== ПРЕДЛОЖЕННЫЙ ОТРЫВОК ==

Впрочем, как уже говорилось, возможности психиатров помочь своим пациентам были невелики. В лучшем случае они могли снять (или помочь пережить) острый приступ психоза. На преодоление этой беспомощности у психиатрии ушло несколько десятилетий. Первые победы были одержаны над теми болезнями, физиологический механизм которых был уже известен. Одним из первых пал прогрессивный паралич: после внедрения в медицинскую практику сульфаниламидов (а затем и антибиотиков) никто уже не болел сифилисом по 15—20 лет — время, необходимое для развития этого состояния. Появление в 1930-х годах противосудорожных препаратов (ими стали барбитураты, уже применявшиеся в медицине как снотворные) и электроэнцефалографической диагностики открыло путь к укрощению «священной болезни» — эпилепсии. Теперь врачи могли не только снимать опасные приступы, но и как бы консервировать болезнь систематическим лечением, не позволяя ей развиться в эпилептическое слабоумие, хотя радикального лечения от эпилепсии нет до сих пор. Знаменитая «белая горячка» — алкогольный делирий — в XIX веке даже в лучших клиниках обычно заканчивалась смертью больного. Сегодня от нее умирают лишь те, к кому вовремя не вызвали «скорую помощь».

===

ЗАДАНИЯ:
#1 Определите, согласуются ли с отрывком о лечении психических болезней утверждения (a), (b) и (c). Для каждого ответьте «да» или «нет» и приведите решающие слова отрывка дословно.
(a) Противосудорожными препаратами стали барбитураты, которые до того применялись как снотворные.
(b) Сегодня эпилепсию можно вылечить радикально.
(c) В XIX веке белая горячка в лучших клиниках обычно излечивалась.
#2 Продолжите отрывок о лечении психических болезней, начав сразу после его последнего предложения.

== ИСХОДНЫЕ ДАННЫЕ ==

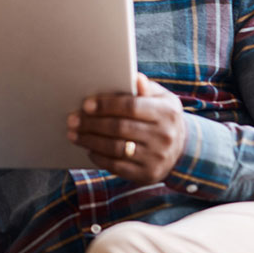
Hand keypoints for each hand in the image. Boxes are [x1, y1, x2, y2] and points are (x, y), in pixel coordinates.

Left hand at [66, 73, 186, 183]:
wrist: (181, 150)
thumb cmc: (163, 117)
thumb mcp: (163, 99)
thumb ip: (147, 88)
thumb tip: (135, 78)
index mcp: (166, 112)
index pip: (131, 106)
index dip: (106, 105)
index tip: (86, 104)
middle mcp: (163, 135)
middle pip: (119, 127)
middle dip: (92, 123)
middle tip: (72, 120)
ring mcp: (156, 157)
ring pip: (115, 148)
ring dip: (90, 141)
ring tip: (74, 134)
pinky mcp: (147, 174)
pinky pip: (117, 166)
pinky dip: (99, 157)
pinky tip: (89, 149)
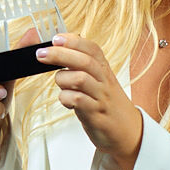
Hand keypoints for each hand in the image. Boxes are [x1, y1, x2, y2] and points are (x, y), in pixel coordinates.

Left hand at [37, 34, 143, 169]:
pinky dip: (66, 98)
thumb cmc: (107, 104)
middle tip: (41, 54)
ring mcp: (101, 97)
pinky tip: (66, 100)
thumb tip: (59, 50)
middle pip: (84, 61)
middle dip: (60, 55)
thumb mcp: (98, 81)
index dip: (74, 41)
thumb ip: (81, 66)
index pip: (92, 48)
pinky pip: (78, 101)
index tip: (56, 38)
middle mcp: (104, 81)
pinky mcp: (96, 114)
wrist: (127, 131)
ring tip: (60, 84)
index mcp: (104, 70)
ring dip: (62, 79)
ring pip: (80, 79)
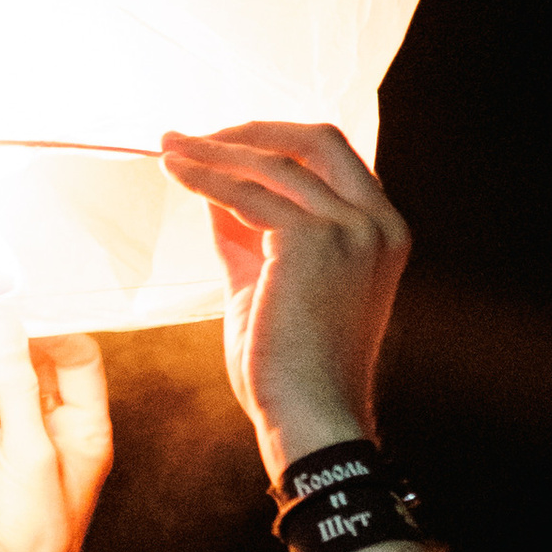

===

ОТВЕТЫ К ЗАДАНИЯМ:
#1
(a) Да: «ими стали барбитураты, уже применявшиеся в медицине как снотворные».
(b) Нет: «хотя радикального лечения от эпилепсии нет до сих пор».
(c) Нет: «в XIX веке даже в лучших клиниках обычно заканчивалась смертью больного».

#2
Однако о механизмах, например, шизофрении современная психиатрия и сегодня знает немногим больше, чем знал швейцарский психиатр Эйген Блейлер, введший в 1911 году это понятие. Считается, что в основе ее лежит постепенно нарастающий разлад в деятельности медиаторных систем мозга. Судя по всему, заболевание обусловлено генетически — об этом говорит удивительно стабильная доля страдающих им: 1—2% в любом обществе в любую эпоху. Найдены уже десятки генов, так или иначе повышающих вероятность заболевания шизофренией (в недавнем широком исследовании канадских нейробиологов было изучено 76 таких генов). Определен даже «главный подозреваемый» — нейромедиатор дофамин, точнее, белки-рецепторы, с которыми он связывается. Считается, что причина шизофрении — избыток дофаминовых рецепторов определенного типа, заставляющий нейрон «срабатывать» даже при малых концентрациях дофамина. Но почему в какой-то момент жизни этих рецепторов вдруг становится слишком много? Почему у одних людей болезнь проявляется внезапными резкими приступами (иногда — единственным за всю жизнь), других десятилетиями удерживает на одном и том же уровне «странности», а у третьих — прогрессирует, за несколько лет приводя к полному распаду личности?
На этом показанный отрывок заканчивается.